The Way Ahead—a Global Health Check for Planet Earth

  Currently, monitoring requirements are driven by immediate policy needs and environmental and humanitarian crises. This piecemeal, reactive approach has resulted in many gaps and gaps in the continuity of key datasets. However, there is an increasing recognition of the need for a comprehensive, long-term global environmental monitoring system.

  Internationally, the need for the global solution is recognised through GEOSS—to which the UK was politically committed at Gleneagles. The European component of GEOSS is called GMES—Global Monitoring for Environment and Security—which will ensure long-term provision of environmental information, in particular, addressing climate change needs.

What does this mean for the UK?

  There are strategic, economic and social benefits arising from participation in GMES. Economically, PWC estimates that socio-economic benefits to Europe and the UK from GMES are estimated at approximately €90 billion over 25 years with 80% attributable to climate change. In terms of the environmental and policy benefits, full UK participation will ensure the system properly meets climate change needs and allows UK climate change scientists to help shape the global monitoring system.

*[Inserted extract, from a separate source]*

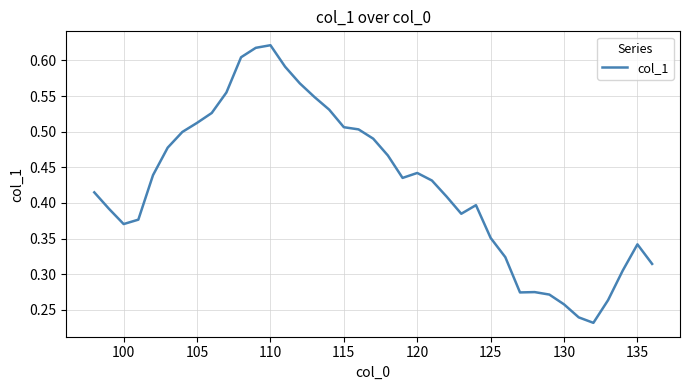

Is this an area chart (filled region under the line)?

No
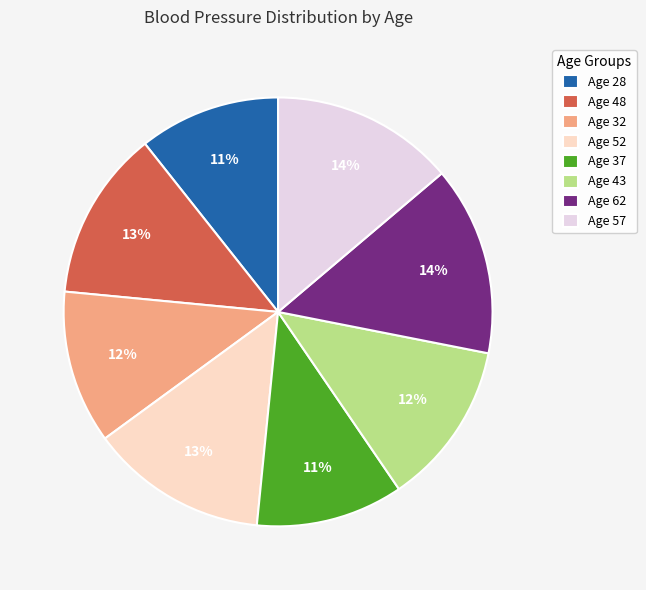

What percentage is the Age 57 slice, to the nearest percent?

14%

  International cooperation provides the only affordable way of monitoring our global climate. As the Stern Review warns, nations must avoid the temptation of "free riding" in the hope that other nations will shoulder the burden. GMES is the only global monitoring system in town.

GMES—The Next Steps

  The decision point for the next Phase of the ESA-led space infrastructure programme will be made in September 2007. The eventual success of the programme relies on full participation of all major European partners, especially for the UK in the area of atmospheric monitoring which is crucial to understanding climate change.